With FCRA lawsuit filings on the rise, it’s nice to know that there are some FCRA suits against employers that can be overcome. Moore v. Rite Aid Headquarters Corp. is such a case. Moore applied for employment with Rite Aid and, as part of the application process, Rite Aid obtained a background check on her. Based on the background check and Rite Aid’s scoring criteria, she was considered “ineligible for hire,” and a pre-adverse action letter was sent to her. The pre-adverse action letter explained her right to dispute the accuracy of her background report and how to do it. After receiving the pre-adverse action letter, Moore spoke with Rite Aid to discuss her background, but despite this conversation five days later, Rite Aid’s background check provider sent her an adverse action notice.
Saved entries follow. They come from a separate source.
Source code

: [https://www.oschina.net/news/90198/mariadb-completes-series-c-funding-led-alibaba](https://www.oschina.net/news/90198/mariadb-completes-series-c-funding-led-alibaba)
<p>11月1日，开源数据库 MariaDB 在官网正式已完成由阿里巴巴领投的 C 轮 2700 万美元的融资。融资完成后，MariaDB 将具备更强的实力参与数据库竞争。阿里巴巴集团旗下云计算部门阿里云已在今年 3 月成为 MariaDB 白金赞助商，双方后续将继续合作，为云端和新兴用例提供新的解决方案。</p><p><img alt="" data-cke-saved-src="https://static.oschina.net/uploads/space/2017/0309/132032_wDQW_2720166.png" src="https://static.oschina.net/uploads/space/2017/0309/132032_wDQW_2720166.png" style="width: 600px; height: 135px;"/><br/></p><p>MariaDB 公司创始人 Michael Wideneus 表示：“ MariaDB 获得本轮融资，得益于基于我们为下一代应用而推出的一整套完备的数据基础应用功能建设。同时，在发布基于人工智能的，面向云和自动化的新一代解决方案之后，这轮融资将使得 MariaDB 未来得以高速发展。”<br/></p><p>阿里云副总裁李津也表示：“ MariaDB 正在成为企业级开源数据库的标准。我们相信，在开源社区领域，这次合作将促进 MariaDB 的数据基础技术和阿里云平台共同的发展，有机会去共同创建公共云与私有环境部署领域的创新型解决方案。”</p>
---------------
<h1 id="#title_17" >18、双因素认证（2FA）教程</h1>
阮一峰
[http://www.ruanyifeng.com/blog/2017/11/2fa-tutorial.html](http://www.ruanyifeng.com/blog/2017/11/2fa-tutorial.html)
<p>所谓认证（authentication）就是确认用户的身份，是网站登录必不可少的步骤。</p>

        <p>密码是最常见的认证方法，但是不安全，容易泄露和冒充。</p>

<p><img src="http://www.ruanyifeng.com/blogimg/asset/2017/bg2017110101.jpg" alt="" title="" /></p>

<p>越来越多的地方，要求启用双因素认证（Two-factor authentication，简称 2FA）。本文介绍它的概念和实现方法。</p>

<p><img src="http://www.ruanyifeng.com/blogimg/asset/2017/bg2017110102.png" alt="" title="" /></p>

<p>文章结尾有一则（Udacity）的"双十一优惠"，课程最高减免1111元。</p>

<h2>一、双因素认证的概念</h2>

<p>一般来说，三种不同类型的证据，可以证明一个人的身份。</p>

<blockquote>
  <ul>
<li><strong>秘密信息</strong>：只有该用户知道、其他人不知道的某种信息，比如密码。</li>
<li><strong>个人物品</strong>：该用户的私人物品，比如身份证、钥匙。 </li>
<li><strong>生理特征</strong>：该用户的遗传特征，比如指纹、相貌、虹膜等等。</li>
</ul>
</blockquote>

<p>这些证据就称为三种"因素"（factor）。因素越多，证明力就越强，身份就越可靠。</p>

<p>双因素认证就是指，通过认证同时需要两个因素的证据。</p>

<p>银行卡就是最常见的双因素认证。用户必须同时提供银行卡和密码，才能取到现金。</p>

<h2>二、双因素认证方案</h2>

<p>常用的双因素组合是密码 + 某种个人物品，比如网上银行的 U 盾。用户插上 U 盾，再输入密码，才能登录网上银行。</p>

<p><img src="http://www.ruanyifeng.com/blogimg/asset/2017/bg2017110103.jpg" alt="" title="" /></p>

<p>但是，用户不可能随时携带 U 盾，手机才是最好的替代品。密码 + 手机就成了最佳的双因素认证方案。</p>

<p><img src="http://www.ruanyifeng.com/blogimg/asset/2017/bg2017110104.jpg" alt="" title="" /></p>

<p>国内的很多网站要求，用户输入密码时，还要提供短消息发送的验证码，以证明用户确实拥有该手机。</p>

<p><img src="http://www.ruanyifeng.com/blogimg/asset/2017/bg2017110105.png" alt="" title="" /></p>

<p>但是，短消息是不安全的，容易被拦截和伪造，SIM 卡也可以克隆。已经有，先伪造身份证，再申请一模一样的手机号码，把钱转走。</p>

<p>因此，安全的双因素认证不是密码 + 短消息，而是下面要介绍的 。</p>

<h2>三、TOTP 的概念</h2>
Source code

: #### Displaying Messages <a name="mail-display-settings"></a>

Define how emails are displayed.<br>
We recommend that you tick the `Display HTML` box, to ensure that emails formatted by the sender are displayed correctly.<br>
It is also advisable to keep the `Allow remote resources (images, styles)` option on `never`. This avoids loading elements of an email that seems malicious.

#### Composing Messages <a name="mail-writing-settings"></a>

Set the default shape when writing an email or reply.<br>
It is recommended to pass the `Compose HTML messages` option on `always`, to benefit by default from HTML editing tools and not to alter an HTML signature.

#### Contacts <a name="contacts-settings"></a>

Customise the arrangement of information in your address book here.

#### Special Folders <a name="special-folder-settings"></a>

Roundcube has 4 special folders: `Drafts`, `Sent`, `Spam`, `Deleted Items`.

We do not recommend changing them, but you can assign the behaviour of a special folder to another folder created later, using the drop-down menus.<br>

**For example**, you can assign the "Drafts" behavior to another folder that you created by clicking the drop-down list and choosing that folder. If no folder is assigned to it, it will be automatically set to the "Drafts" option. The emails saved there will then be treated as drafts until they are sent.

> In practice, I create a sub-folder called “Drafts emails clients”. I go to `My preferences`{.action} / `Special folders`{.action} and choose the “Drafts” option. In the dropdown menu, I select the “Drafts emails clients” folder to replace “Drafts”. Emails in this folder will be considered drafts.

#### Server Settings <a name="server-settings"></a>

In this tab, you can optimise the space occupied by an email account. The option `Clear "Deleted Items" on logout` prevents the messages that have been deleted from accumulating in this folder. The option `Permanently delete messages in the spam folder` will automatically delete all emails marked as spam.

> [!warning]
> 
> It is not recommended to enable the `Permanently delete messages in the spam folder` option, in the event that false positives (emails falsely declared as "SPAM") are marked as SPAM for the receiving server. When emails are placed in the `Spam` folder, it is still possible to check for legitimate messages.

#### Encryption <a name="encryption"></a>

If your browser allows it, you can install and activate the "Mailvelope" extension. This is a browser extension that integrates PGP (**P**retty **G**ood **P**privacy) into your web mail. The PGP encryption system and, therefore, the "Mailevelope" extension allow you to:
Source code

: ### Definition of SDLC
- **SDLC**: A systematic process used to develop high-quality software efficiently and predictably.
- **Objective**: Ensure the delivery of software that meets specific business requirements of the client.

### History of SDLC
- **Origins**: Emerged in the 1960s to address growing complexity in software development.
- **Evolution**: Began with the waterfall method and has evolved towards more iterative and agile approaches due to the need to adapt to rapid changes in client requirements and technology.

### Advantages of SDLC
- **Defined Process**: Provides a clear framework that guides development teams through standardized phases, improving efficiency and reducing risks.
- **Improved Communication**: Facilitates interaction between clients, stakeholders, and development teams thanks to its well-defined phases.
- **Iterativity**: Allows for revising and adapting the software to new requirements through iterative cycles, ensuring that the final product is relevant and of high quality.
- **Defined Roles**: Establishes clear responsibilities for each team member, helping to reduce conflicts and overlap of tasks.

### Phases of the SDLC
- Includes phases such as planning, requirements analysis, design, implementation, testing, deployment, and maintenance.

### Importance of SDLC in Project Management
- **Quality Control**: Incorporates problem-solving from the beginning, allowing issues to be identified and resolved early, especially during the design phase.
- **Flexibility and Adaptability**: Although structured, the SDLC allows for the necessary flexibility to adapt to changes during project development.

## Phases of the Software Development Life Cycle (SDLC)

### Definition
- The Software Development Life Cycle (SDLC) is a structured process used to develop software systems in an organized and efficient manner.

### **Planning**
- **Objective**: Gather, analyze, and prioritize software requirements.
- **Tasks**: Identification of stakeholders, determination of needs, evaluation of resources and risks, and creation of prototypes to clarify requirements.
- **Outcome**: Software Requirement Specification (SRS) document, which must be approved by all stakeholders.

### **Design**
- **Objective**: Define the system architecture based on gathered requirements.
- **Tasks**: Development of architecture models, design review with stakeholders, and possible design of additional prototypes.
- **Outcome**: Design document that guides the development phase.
In her lawsuit, Moore alleged that Rite Aid violated the pre-adverse action provision of the FCRA by taking adverse action against her without waiting the “full five day period” set forth in the pre-adverse action letter. She also alleged that since Rite Aid never hired an applicant who failed Rite Aid’s scoring criteria, her “ineligible to hire” score was the final employment decision and the actual adverse action. She claimed that the pre-adverse action letter was not “pre”, rather an adverse action notice which did not give her the ability to significantly dispute her record.

The court dismissed her claim, finding that Moore did not suffer any injury-in-fact based on Rite Aid’s conduct. According to the court, the FCRA’s pre-adverse action requirements were made to so that employees would have time to discuss their background before a final decision is made. In this case, Moore was able to discuss her background report with Rite Aid after receiving the pre-adverse action letter and before Rite Aid made the final decision not to hire her. According to the court, even if Rite Aid did not wait the full five-business-day period as mentioned in the pre-adverse action letter, it would not violate the FCRA as she already had a chance to dispute her report. Rite Aid heard her side of the event that made her “illegible for hire” but did not act unreasonably “in making a final employment decision prior to the expiration of the five days referenced in the Pre-Adverse Action Notice.”

Although not every FCRA case will result in a dismissal for lack of standing, this case shows it can happen if one or more of the violations the plaintiff alleges caused no concrete harm. Moore v. Rite Aid Headquarters Corp. is a welcome reminder for employers that seemingly endless FCRA lawsuits be defeated.